> RECORDS FOR THE EXERCISE
--- START ---

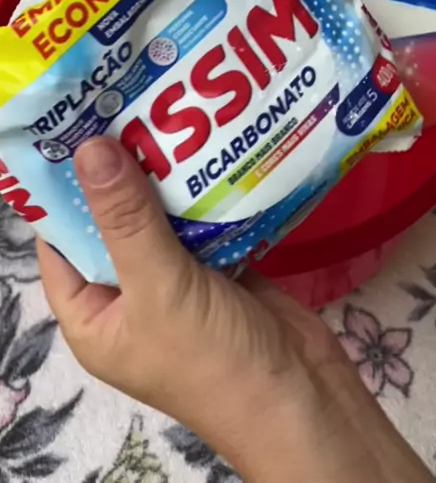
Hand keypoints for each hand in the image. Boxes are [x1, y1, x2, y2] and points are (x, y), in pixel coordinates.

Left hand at [38, 137, 432, 482]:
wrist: (302, 397)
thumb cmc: (212, 358)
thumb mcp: (159, 287)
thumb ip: (125, 219)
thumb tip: (87, 149)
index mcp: (94, 314)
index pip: (61, 242)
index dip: (65, 189)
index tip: (78, 129)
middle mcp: (129, 297)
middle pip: (114, 224)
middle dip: (123, 174)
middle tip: (129, 109)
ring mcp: (177, 284)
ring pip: (161, 220)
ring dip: (167, 179)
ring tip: (170, 117)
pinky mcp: (219, 272)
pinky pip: (202, 224)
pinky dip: (205, 193)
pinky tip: (211, 150)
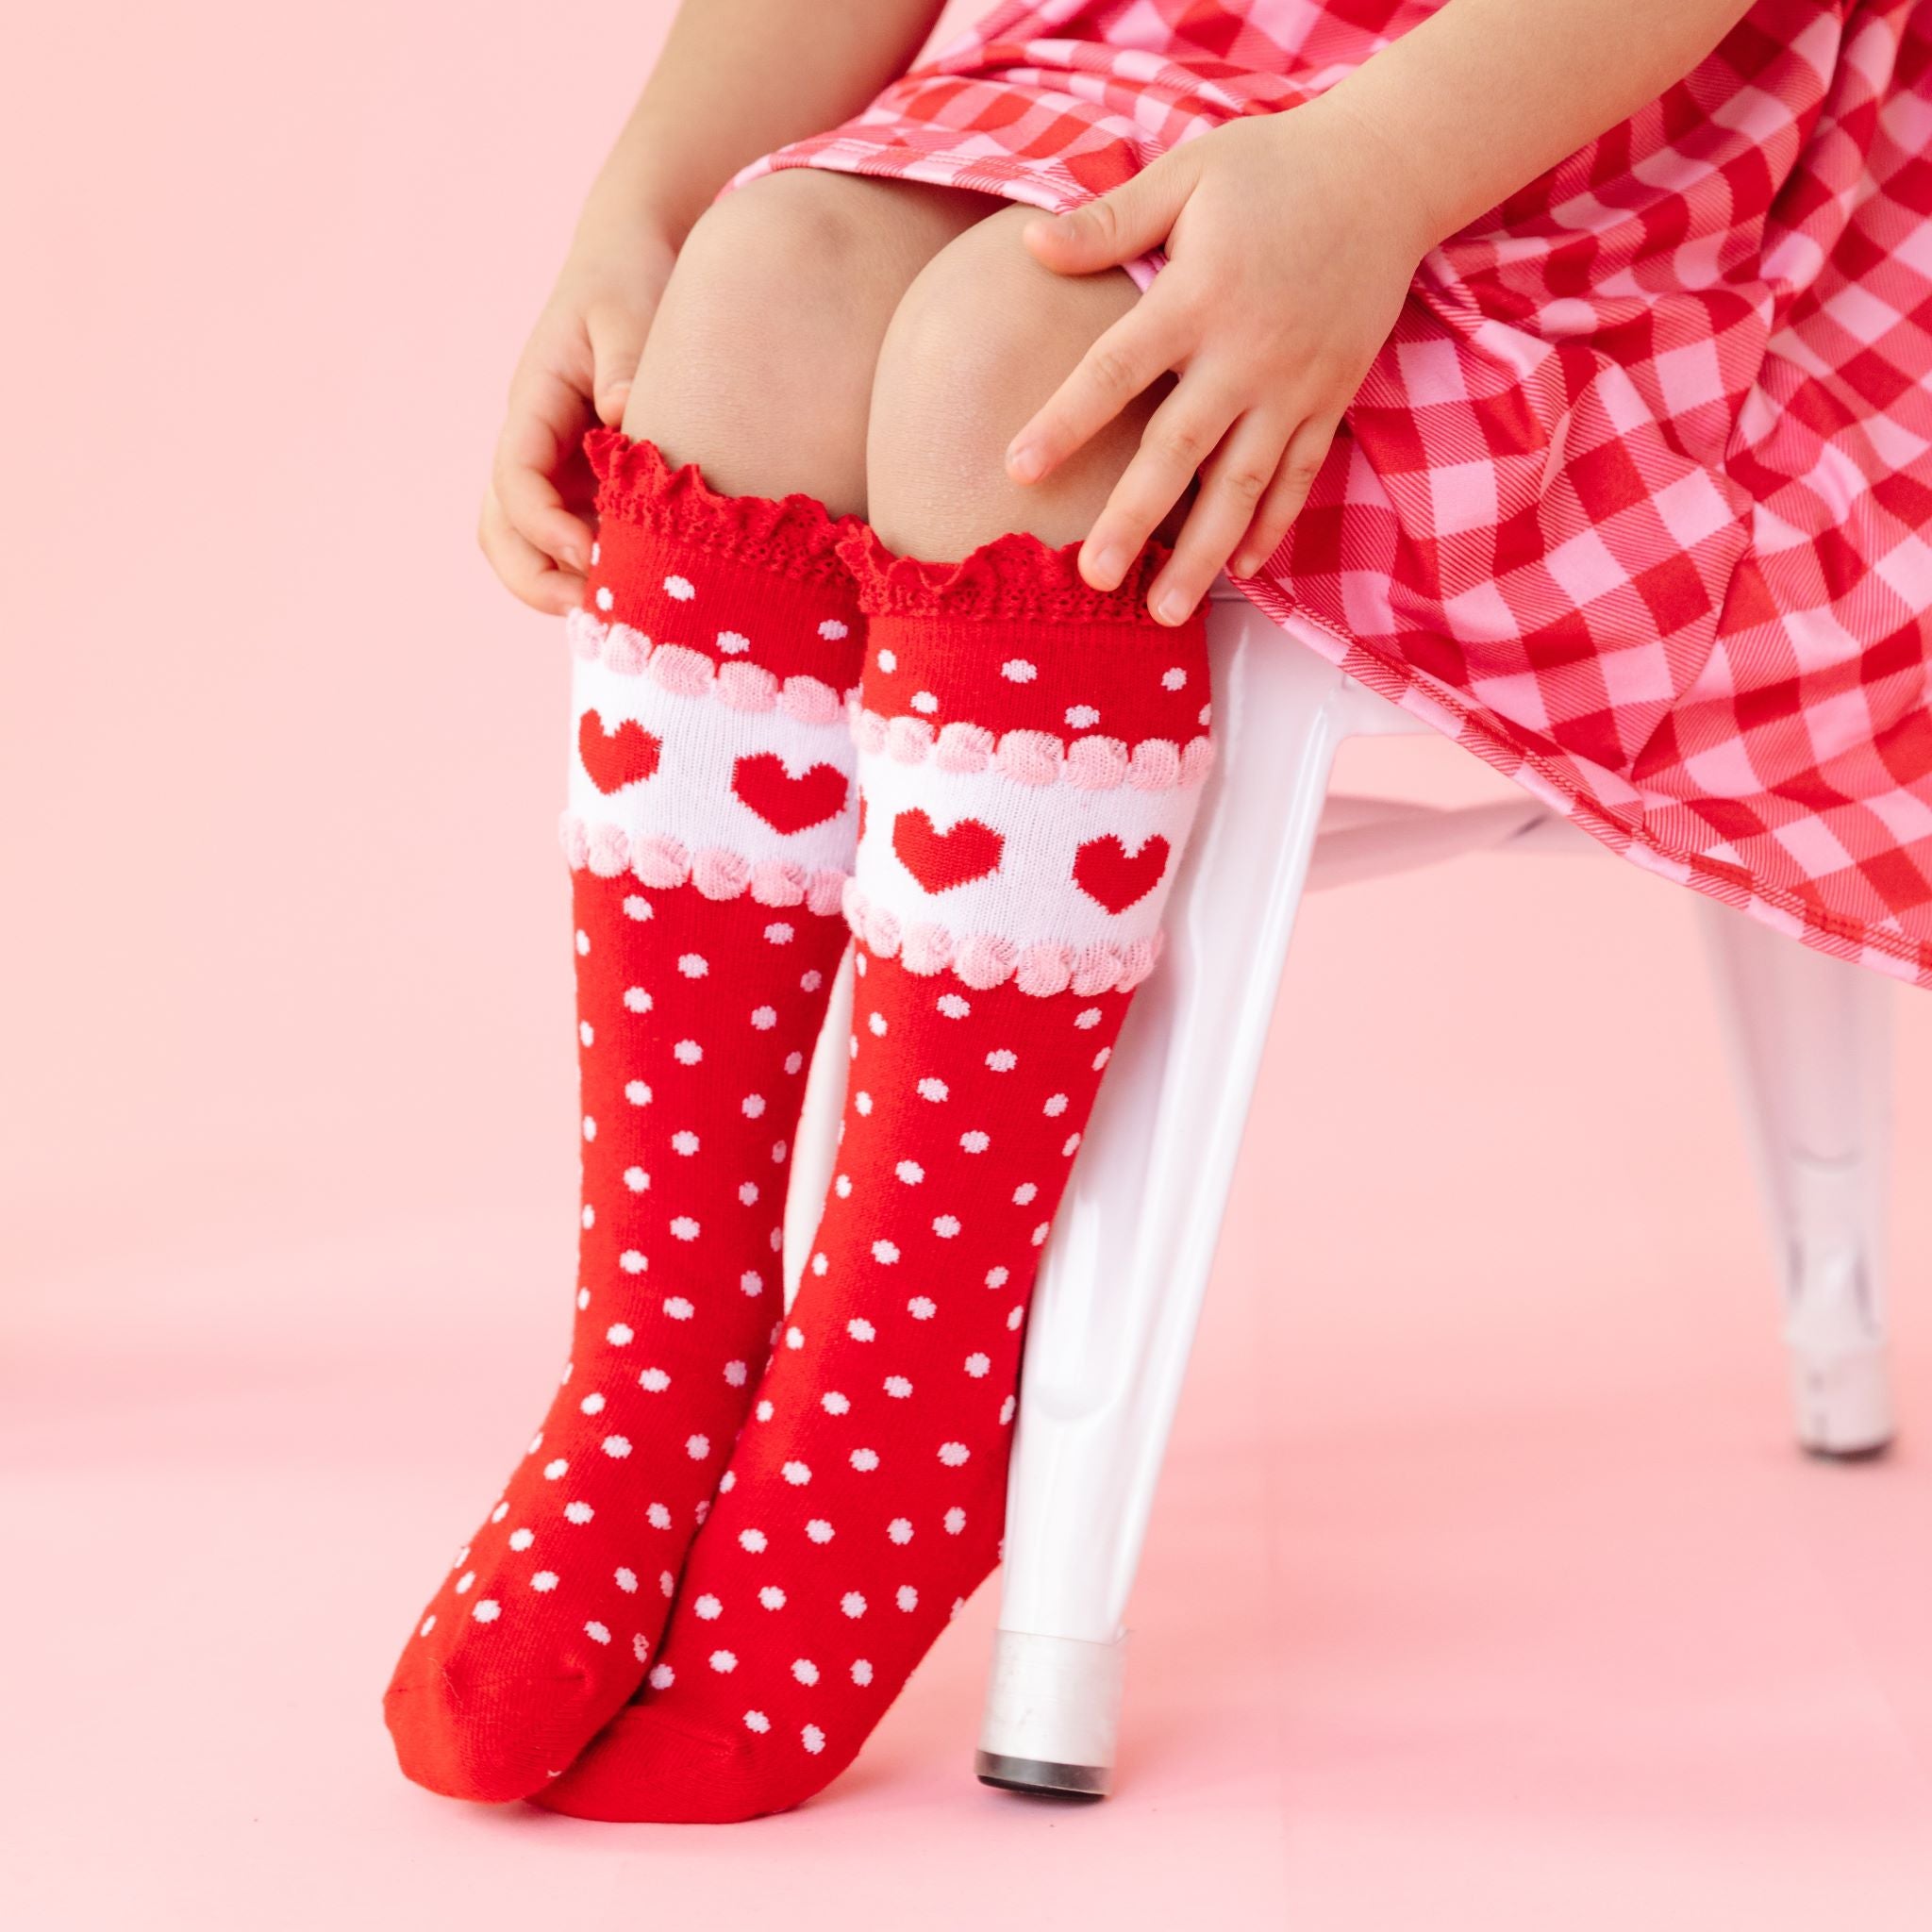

--- END ---

> EXERCISE GOAL
Return all lines of the data in which the string "middle" appears.

> WRITTEN RESPONSE
middle mcp: (129, 297)
middle pip: (114, 224)
middle dip: (123, 174)
middle tip: (129, 109)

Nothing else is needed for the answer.